Seperti ibu muda di Rumah sakit diatas, sering sekali kita tidak seirama dengan aturan yang ada. Jika ibu muda itu tahu bahaya memberi minum ibunya yang baru dioperasi barangkali dia tidak akan memberikannya. Dan jika dia patuh terhadap aturan dokter barangkali akhir kehidupan ibunya akan lain ceritanya. Tetapi didalam ketidaktahuannya, kasih yang dianggapnya membawa kebaikan justru membawa kecelakaan.
Dalam mengikut Tuhan kita juga sering mengikuti arah pikiran kita daripada duduk di hadirat Allah dan mendengarkan-Nya. Kita terlalu banyak memeras otak menentukan arah jalan hidup kita. Kita juga sering terlalu lambat, tetapi juga tidak jarang terlalu cepat. Irama kita tidak sesuai dengan irama Allah. Maka yang sering terjadi adalah kita sering kecapain menjalani hidup. Hari-hari kita kosong seolah kita ada di dalam keheningan. Didalam keheningan kita mencoba mencari kedamaian yang ternyata sulit juga kita dapatkan.

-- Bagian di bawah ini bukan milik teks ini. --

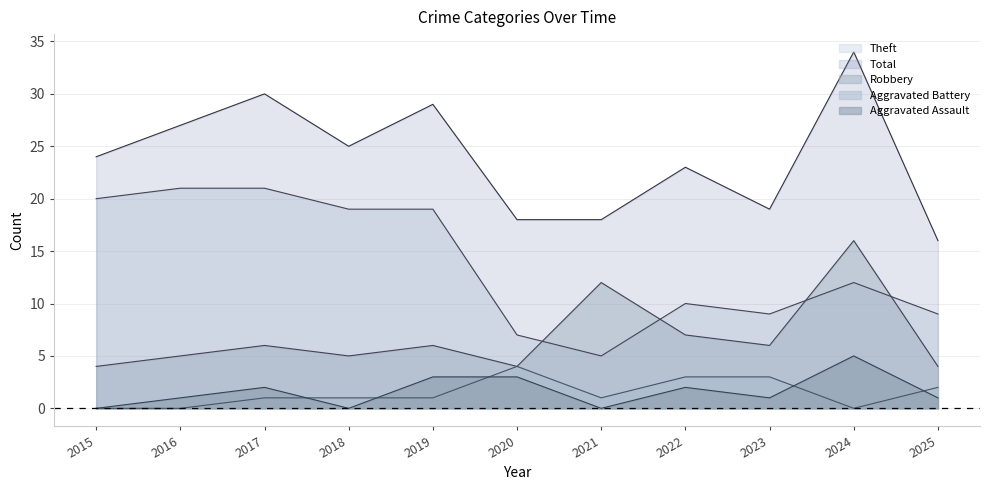

True or false: Robbery has a value of 11 at 2017.

False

Dalam kemahatahuan Allah, saya pikir Dia tahu kearah mana kita seharusnya akan melangkah. Maka jika kita memilih kearah yang salah .. barangkali Dia akan terdiam. Mengharap kita cepat-cepat sadar. Dia tidak berbuat apa-apa karena Dia tidak ingin campur tangan didalam kesalahan pilihan yang kita buat. Dan didalam kebisuan Allah itulah barangkali letak kesepian kita. Seorang Teolog berkata, bahwa didalam jiwa kita ada ruang kosong yang hanya bisa diisi oleh sang pencipta. Kebahagiaan dalam hati kita hanya dapat di genapi jika Allah sendiri berada lekat di hati kita. Kita bisa membeli tempat tidur yang empuk, tetapi bukan tidur nyenyak, bisa membeli makan yang lezat tetapi bukan selera makan, bisa membeli segala sesuatu tetapi bukan kedamaian. Bisa menyewa bodyguard tetapi bukan rasa aman. Begitu nasehat orangtua.
Dari kisah diatas kita belajar agar kita mencoba lebih memahami jalan Allah daripada pilihan kita sendiri.